**EXERCISE PROMPT:**
Pick out every line in the material below that contains the string "Asszisztens", and copy each of those lines in full. Uppercase and lowercase letters count as different, so a line matches only if the capitalization is the same.

**THE INPUT:**
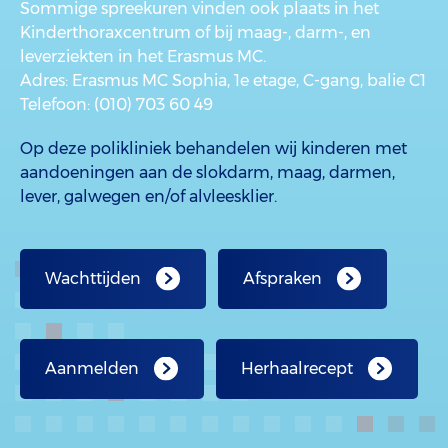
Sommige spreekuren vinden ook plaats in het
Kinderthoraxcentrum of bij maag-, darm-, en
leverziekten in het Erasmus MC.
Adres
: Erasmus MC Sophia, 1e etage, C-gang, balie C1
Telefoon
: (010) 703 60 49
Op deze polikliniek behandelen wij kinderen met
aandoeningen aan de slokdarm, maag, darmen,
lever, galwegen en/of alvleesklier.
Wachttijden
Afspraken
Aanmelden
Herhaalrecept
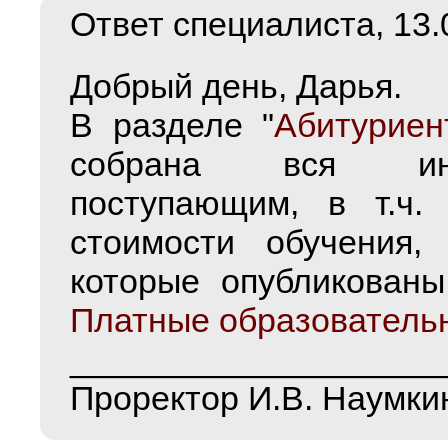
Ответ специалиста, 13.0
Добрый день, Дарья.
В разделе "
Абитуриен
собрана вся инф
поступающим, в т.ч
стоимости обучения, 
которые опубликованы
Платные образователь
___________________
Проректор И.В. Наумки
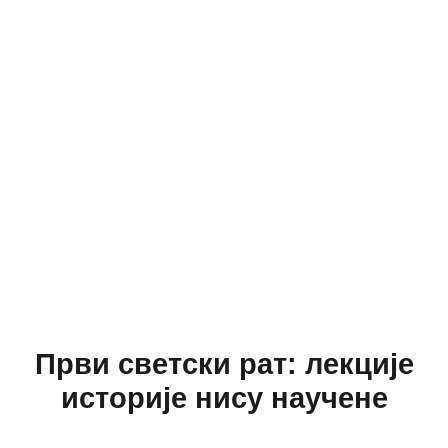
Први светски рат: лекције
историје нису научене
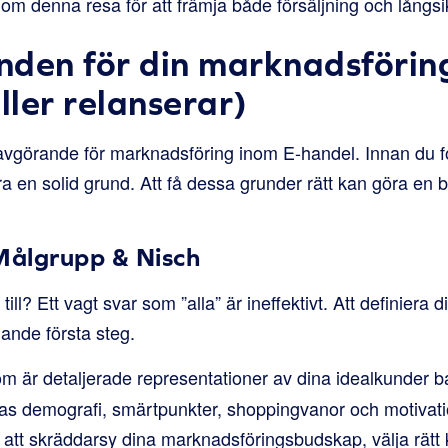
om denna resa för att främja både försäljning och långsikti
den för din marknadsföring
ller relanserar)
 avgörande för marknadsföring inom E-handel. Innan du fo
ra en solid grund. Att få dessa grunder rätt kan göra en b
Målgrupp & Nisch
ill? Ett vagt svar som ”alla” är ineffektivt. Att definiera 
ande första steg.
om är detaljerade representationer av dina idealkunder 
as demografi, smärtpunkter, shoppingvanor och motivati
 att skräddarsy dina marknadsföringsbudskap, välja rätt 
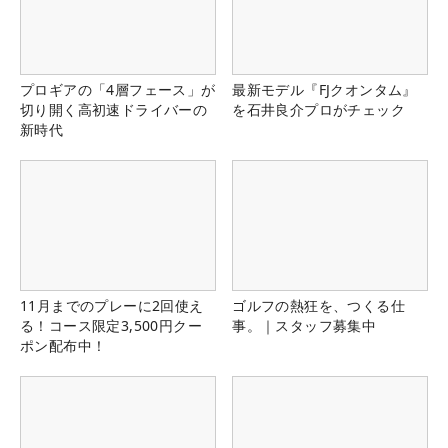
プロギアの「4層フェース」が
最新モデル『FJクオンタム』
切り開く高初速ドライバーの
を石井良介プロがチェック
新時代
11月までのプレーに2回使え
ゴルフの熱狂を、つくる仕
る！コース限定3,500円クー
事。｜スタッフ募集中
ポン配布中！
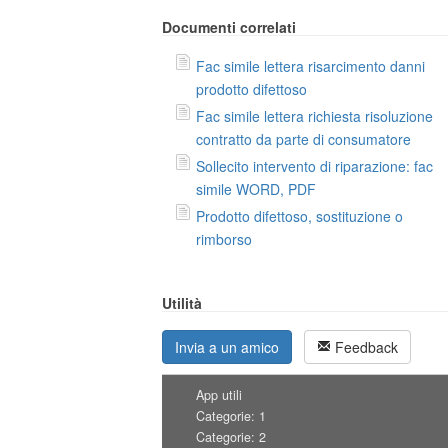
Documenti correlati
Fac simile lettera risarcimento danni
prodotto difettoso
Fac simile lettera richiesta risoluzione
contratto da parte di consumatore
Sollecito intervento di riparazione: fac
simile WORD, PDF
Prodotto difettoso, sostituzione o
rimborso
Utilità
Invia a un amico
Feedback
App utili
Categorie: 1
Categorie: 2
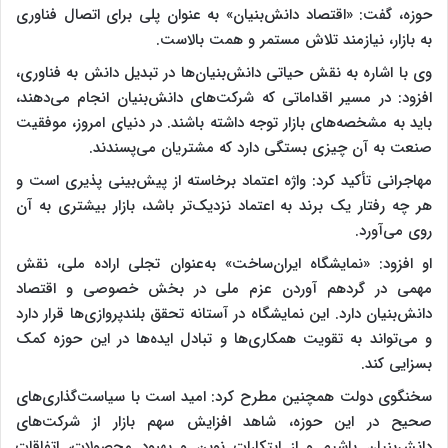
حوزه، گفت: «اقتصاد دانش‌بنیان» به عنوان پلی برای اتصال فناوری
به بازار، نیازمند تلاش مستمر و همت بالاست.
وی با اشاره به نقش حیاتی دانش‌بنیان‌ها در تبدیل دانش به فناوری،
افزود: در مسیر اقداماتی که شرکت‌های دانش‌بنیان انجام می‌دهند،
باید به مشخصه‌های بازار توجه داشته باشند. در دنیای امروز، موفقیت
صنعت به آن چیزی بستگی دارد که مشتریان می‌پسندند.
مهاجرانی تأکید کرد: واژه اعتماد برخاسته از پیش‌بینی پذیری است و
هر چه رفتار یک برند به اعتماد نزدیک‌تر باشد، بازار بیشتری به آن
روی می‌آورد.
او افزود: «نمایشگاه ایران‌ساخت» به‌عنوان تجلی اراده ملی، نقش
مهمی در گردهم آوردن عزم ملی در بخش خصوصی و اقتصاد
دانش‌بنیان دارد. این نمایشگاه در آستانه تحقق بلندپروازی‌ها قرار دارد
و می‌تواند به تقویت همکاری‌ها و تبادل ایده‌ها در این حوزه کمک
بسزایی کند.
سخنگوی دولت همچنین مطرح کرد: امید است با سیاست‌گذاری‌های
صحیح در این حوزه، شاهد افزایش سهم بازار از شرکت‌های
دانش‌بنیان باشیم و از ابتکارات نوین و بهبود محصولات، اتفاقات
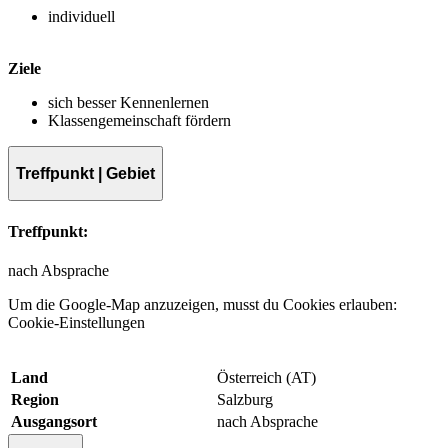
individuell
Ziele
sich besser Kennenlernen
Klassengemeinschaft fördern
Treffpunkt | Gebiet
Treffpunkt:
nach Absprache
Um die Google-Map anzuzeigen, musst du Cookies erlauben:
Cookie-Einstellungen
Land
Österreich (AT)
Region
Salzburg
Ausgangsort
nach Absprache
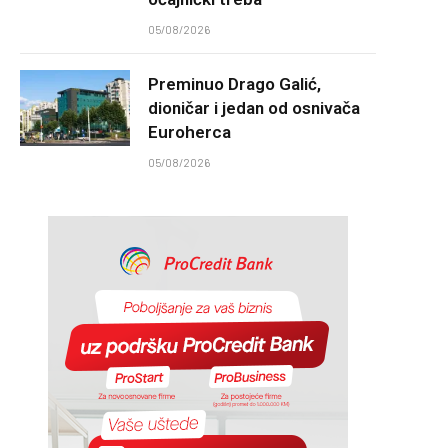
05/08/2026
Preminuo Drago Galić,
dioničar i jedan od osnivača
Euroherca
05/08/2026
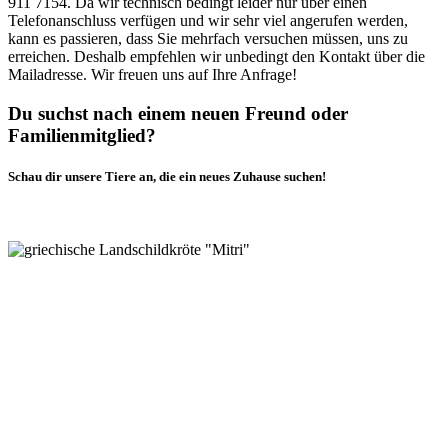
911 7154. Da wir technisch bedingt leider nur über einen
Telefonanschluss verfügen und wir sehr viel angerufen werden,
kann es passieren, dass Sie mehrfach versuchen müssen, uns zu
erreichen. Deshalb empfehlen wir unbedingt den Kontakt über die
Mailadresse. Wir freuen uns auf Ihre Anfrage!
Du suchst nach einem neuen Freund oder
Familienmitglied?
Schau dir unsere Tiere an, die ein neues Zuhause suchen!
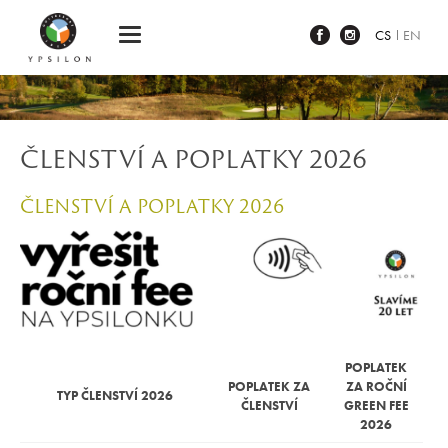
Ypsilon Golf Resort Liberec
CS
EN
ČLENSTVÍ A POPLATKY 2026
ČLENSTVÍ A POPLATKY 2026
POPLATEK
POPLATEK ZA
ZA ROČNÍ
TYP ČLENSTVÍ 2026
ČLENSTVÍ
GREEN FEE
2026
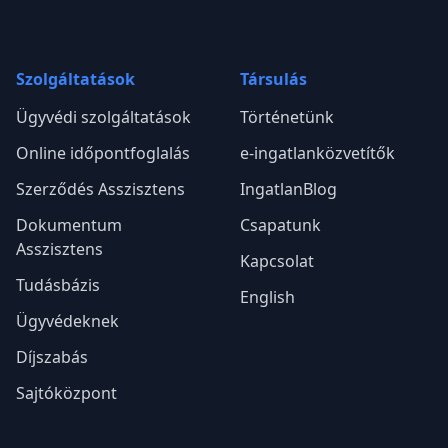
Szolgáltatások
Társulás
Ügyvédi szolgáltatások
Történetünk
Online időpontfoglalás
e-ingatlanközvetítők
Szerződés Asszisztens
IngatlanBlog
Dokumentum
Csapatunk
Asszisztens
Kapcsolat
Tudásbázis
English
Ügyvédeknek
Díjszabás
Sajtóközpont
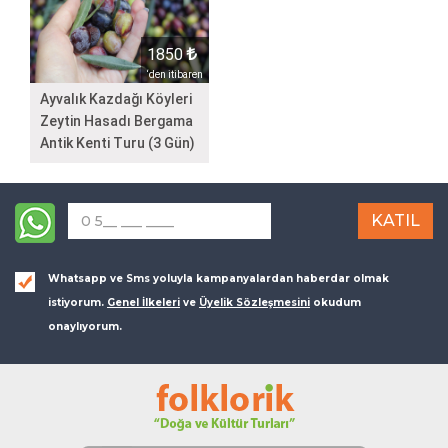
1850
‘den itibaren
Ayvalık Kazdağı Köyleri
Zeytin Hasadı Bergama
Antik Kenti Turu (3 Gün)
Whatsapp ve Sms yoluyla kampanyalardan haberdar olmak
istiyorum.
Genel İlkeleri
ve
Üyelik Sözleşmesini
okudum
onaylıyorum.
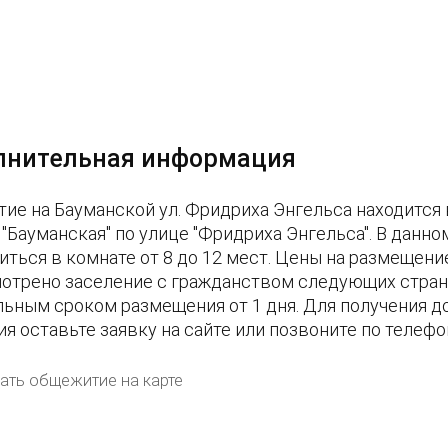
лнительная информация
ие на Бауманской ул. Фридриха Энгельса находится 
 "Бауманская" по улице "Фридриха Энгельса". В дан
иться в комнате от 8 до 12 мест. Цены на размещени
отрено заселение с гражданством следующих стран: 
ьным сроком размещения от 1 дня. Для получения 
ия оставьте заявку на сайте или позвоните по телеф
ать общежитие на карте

**ANSWER TO THIS TASK:**
Szerződés Asszisztens
Asszisztens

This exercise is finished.